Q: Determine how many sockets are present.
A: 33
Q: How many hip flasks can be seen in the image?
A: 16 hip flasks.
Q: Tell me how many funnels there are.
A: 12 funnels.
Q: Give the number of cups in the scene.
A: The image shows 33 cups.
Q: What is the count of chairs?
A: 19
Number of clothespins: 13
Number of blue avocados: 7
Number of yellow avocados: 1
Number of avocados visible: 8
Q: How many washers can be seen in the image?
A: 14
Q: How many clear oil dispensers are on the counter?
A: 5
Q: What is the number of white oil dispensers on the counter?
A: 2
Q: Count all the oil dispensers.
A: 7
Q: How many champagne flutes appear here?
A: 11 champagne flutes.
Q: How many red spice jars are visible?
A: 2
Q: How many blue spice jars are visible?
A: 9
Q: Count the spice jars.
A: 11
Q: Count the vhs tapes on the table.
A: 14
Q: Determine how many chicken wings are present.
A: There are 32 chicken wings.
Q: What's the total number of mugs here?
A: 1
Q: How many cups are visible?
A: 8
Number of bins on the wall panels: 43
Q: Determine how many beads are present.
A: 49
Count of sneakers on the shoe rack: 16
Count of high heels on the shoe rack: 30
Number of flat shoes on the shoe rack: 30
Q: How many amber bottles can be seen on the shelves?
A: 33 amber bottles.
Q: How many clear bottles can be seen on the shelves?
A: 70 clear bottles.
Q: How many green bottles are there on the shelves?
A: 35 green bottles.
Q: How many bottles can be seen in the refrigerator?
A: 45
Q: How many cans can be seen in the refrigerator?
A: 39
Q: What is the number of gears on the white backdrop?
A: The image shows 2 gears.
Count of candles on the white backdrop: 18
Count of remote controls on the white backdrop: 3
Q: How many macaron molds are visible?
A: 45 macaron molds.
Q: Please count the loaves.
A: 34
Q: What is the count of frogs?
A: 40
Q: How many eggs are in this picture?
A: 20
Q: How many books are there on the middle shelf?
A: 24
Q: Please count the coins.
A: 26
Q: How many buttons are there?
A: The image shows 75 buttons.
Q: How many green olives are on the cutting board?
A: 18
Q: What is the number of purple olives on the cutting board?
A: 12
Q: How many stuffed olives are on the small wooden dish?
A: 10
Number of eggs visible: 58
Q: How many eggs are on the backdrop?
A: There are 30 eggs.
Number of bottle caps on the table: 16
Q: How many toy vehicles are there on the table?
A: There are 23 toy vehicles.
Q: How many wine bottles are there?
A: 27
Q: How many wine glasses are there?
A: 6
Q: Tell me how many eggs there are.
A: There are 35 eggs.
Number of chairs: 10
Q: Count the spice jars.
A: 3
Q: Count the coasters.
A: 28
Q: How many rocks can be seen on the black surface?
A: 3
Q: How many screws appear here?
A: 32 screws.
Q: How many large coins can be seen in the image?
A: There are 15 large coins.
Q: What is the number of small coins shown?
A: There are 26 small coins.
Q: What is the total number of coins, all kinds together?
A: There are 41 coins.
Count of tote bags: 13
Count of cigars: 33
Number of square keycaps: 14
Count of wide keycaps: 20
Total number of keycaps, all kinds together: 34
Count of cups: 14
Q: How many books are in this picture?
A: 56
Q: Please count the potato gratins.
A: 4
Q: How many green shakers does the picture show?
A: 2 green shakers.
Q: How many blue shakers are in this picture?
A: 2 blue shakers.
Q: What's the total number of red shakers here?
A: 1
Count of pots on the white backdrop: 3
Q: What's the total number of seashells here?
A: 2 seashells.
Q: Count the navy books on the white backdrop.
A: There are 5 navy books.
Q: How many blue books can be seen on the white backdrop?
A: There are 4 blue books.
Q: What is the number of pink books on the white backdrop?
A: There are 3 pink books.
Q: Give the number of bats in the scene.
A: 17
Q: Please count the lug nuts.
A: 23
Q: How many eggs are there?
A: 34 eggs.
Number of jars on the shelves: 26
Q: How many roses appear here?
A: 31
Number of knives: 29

-- THE TASK --
Convert every item above into a Markdown table with two columns, "Row" and "Line". Put one line per table row, number the rows in order, and leave out blank lines.

-- RIGHT ANSWER --
| Row | Line |
|---|---|
| 1 | Q: Determine how many sockets are present. |
| 2 | A: 33 |
| 3 | Q: How many hip flasks can be seen in the image? |
| 4 | A: 16 hip flasks. |
| 5 | Q: Tell me how many funnels there are. |
| 6 | A: 12 funnels. |
| 7 | Q: Give the number of cups in the scene. |
| 8 | A: The image shows 33 cups. |
| 9 | Q: What is the count of chairs? |
| 10 | A: 19 |
| 11 | Number of clothespins: 13 |
| 12 | Number of blue avocados: 7 |
| 13 | Number of yellow avocados: 1 |
| 14 | Number of avocados visible: 8 |
| 15 | Q: How many washers can be seen in the image? |
| 16 | A: 14 |
| 17 | Q: How many clear oil dispensers are on the counter? |
| 18 | A: 5 |
| 19 | Q: What is the number of white oil dispensers on the counter? |
| 20 | A: 2 |
| 21 | Q: Count all the oil dispensers. |
| 22 | A: 7 |
| 23 | Q: How many champagne flutes appear here? |
| 24 | A: 11 champagne flutes. |
| 25 | Q: How many red spice jars are visible? |
| 26 | A: 2 |
| 27 | Q: How many blue spice jars are visible? |
| 28 | A: 9 |
| 29 | Q: Count the spice jars. |
| 30 | A: 11 |
| 31 | Q: Count the vhs tapes on the table. |
| 32 | A: 14 |
| 33 | Q: Determine how many chicken wings are present. |
| 34 | A: There are 32 chicken wings. |
| 35 | Q: What's the total number of mugs here? |
| 36 | A: 1 |
| 37 | Q: How many cups are visible? |
| 38 | A: 8 |
| 39 | Number of bins on the wall panels: 43 |
| 40 | Q: Determine how many beads are present. |
| 41 | A: 49 |
| 42 | Count of sneakers on the shoe rack: 16 |
| 43 | Count of high heels on the shoe rack: 30 |
| 44 | Number of flat shoes on the shoe rack: 30 |
| 45 | Q: How many amber bottles can be seen on the shelves? |
| 46 | A: 33 amber bottles. |
| 47 | Q: How many clear bottles can be seen on the shelves? |
| 48 | A: 70 clear bottles. |
| 49 | Q: How many green bottles are there on the shelves? |
| 50 | A: 35 green bottles. |
| 51 | Q: How many bottles can be seen in the refrigerator? |
| 52 | A: 45 |
| 53 | Q: How many cans can be seen in the refrigerator? |
| 54 | A: 39 |
| 55 | Q: What is the number of gears on the white backdrop? |
| 56 | A: The image shows 2 gears. |
| 57 | Count of candles on the white backdrop: 18 |
| 58 | Count of remote controls on the white backdrop: 3 |
| 59 | Q: How many macaron molds are visible? |
| 60 | A: 45 macaron molds. |
| 61 | Q: Please count the loaves. |
| 62 | A: 34 |
| 63 | Q: What is the count of frogs? |
| 64 | A: 40 |
| 65 | Q: How many eggs are in this picture? |
| 66 | A: 20 |
| 67 | Q: How many books are there on the middle shelf? |
| 68 | A: 24 |
| 69 | Q: Please count the coins. |
| 70 | A: 26 |
| 71 | Q: How many buttons are there? |
| 72 | A: The image shows 75 buttons. |
| 73 | Q: How many green olives are on the cutting board? |
| 74 | A: 18 |
| 75 | Q: What is the number of purple olives on the cutting board? |
| 76 | A: 12 |
| 77 | Q: How many stuffed olives are on the small wooden dish? |
| 78 | A: 10 |
| 79 | Number of eggs visible: 58 |
| 80 | Q: How many eggs are on the backdrop? |
| 81 | A: There are 30 eggs. |
| 82 | Number of bottle caps on the table: 16 |
| 83 | Q: How many toy vehicles are there on the table? |
| 84 | A: There are 23 toy vehicles. |
| 85 | Q: How many wine bottles are there? |
| 86 | A: 27 |
| 87 | Q: How many wine glasses are there? |
| 88 | A: 6 |
| 89 | Q: Tell me how many eggs there are. |
| 90 | A: There are 35 eggs. |
| 91 | Number of chairs: 10 |
| 92 | Q: Count the spice jars. |
| 93 | A: 3 |
| 94 | Q: Count the coasters. |
| 95 | A: 28 |
| 96 | Q: How many rocks can be seen on the black surface? |
| 97 | A: 3 |
| 98 | Q: How many screws appear here? |
| 99 | A: 32 screws. |
| 100 | Q: How many large coins can be seen in the image? |
| 101 | A: There are 15 large coins. |
| 102 | Q: What is the number of small coins shown? |
| 103 | A: There are 26 small coins. |
| 104 | Q: What is the total number of coins, all kinds together? |
| 105 | A: There are 41 coins. |
| 106 | Count of tote bags: 13 |
| 107 | Count of cigars: 33 |
| 108 | Number of square keycaps: 14 |
| 109 | Count of wide keycaps: 20 |
| 110 | Total number of keycaps, all kinds together: 34 |
| 111 | Count of cups: 14 |
| 112 | Q: How many books are in this picture? |
| 113 | A: 56 |
| 114 | Q: Please count the potato gratins. |
| 115 | A: 4 |
| 116 | Q: How many green shakers does the picture show? |
| 117 | A: 2 green shakers. |
| 118 | Q: How many blue shakers are in this picture? |
| 119 | A: 2 blue shakers. |
| 120 | Q: What's the total number of red shakers here? |
| 121 | A: 1 |
| 122 | Count of pots on the white backdrop: 3 |
| 123 | Q: What's the total number of seashells here? |
| 124 | A: 2 seashells. |
| 125 | Q: Count the navy books on the white backdrop. |
| 126 | A: There are 5 navy books. |
| 127 | Q: How many blue books can be seen on the white backdrop? |
| 128 | A: There are 4 blue books. |
| 129 | Q: What is the number of pink books on the white backdrop? |
| 130 | A: There are 3 pink books. |
| 131 | Q: Give the number of bats in the scene. |
| 132 | A: 17 |
| 133 | Q: Please count the lug nuts. |
| 134 | A: 23 |
| 135 | Q: How many eggs are there? |
| 136 | A: 34 eggs. |
| 137 | Number of jars on the shelves: 26 |
| 138 | Q: How many roses appear here? |
| 139 | A: 31 |
| 140 | Number of knives: 29 |